### TASK DESCRIPTION:
In the records below, find every line that contains "متعدد" and list it.

### DATA PROVIDED:
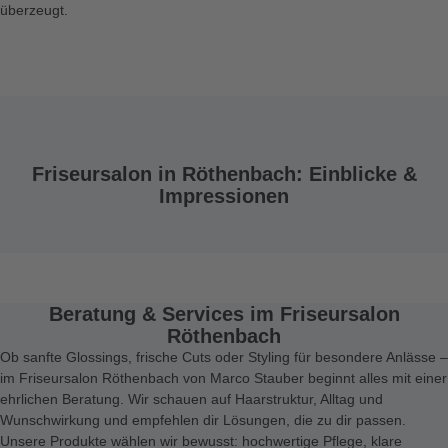
überzeugt.
Friseursalon in Röthenbach: Einblicke &
Impressionen
Beratung & Services im Friseursalon
Röthenbach
Ob sanfte Glossings, frische Cuts oder Styling für besondere Anlässe –
im Friseursalon Röthenbach von Marco Stauber beginnt alles mit einer
ehrlichen Beratung. Wir schauen auf Haarstruktur, Alltag und
Wunschwirkung und empfehlen dir Lösungen, die zu dir passen.
Unsere Produkte wählen wir bewusst: hochwertige Pflege, klare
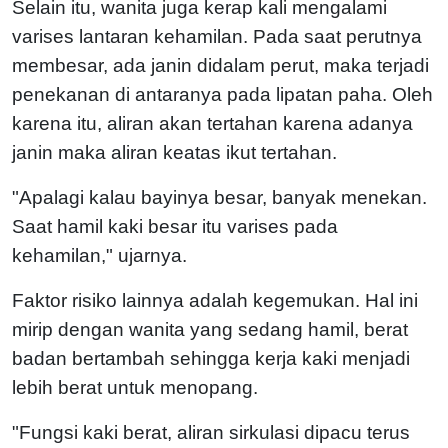
Selain itu, wanita juga kerap kali mengalami
varises lantaran kehamilan. Pada saat perutnya
membesar, ada janin didalam perut, maka terjadi
penekanan di antaranya pada lipatan paha. Oleh
karena itu, aliran akan tertahan karena adanya
janin maka aliran keatas ikut tertahan.
"Apalagi kalau bayinya besar, banyak menekan.
Saat hamil kaki besar itu varises pada
kehamilan," ujarnya.
Faktor risiko lainnya adalah kegemukan. Hal ini
mirip dengan wanita yang sedang hamil, berat
badan bertambah sehingga kerja kaki menjadi
lebih berat untuk menopang.
"Fungsi kaki berat, aliran sirkulasi dipacu terus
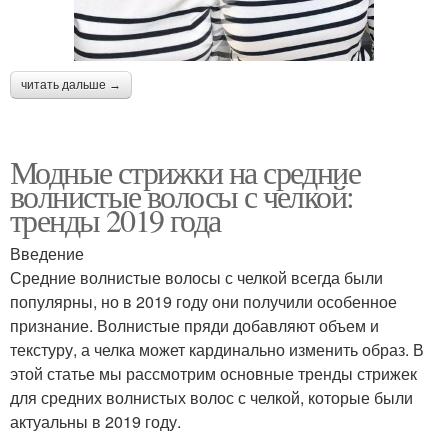
читать дальше →
Модные стрижки на средние
волнистые волосы с челкой:
тренды 2019 года
Введение
Средние волнистые волосы с челкой всегда были
популярны, но в 2019 году они получили особенное
признание. Волнистые пряди добавляют объем и
текстуру, а челка может кардинально изменить образ. В
этой статье мы рассмотрим основные тренды стрижек
для средних волнистых волос с челкой, которые были
актуальны в 2019 году.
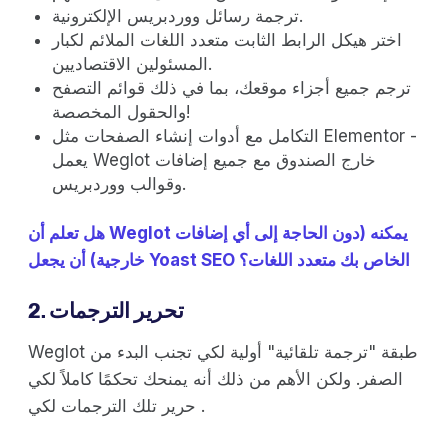
ترجمة رسائل ووردبريس الإلكترونية.
اختر هيكل الرابط الثابت متعدد اللغات الملائم لكبار
المسئولين الاقتصاديين.
ترجم جميع أجزاء موقعك، بما في ذلك قوائم التصفح
والحقول المخصصة!
التكامل مع أدوات إنشاء الصفحات مثل Elementor -
يعمل Weglot خارج الصندوق مع جميع إضافات
وقوالب ووردبريس.
هل تعلم أن Weglot يمكنه (دون الحاجة إلى أي إضافات
خارجية) أن يجعل Yoast SEO الخاص بك متعدد اللغات؟
2. تحرير الترجمات
Weglot طبقة "ترجمة تلقائية" أولية لكي تجنب البدء من
الصفر. ولكن الأهم من ذلك أنه يمنحك تحكمًا كاملاً لكي
حرير تلك الترجمات لكي .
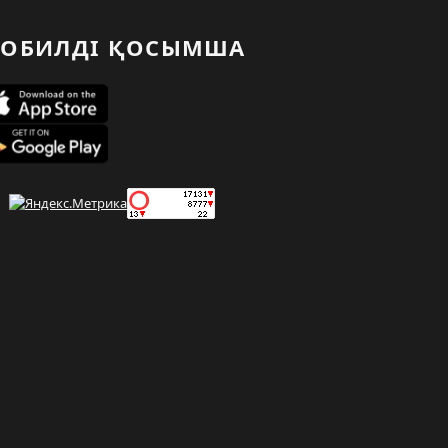
ОБИЛДІ ҚОСЫМША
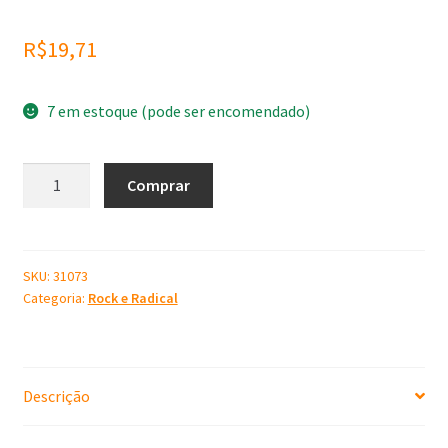
R$
19,71
7 em estoque (pode ser encomendado)
Molde
Comprar
de
Silicone
Skate
quantidade
SKU:
31073
Categoria:
Rock e Radical
Descrição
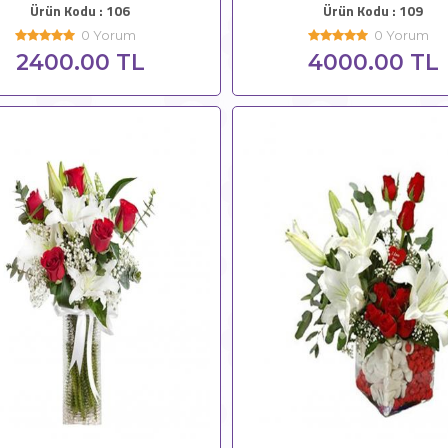
Ürün Kodu : 106
Ürün Kodu : 109
0 Yorum
0 Yorum
2400.00 TL
4000.00 TL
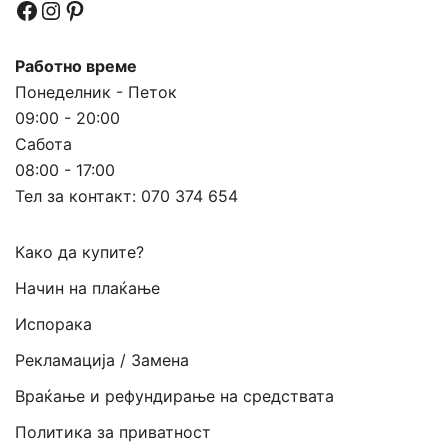
Facebook
Instagram
Pinterest
Работно време
Понеделник - Петок
09:00 - 20:00
Сабота
08:00 - 17:00
Тел за контакт:
070 374 654
Како да купите?
Начин на плаќање
Испорака
Рекламација / Замена
Враќање и рефундирање на средствата
Политика за приватност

### EXERCISE ANSWER:
اختر هيكل الرابط الثابت متعدد اللغات الملائم لكبار
خارجية) أن يجعل Yoast SEO الخاص بك متعدد اللغات؟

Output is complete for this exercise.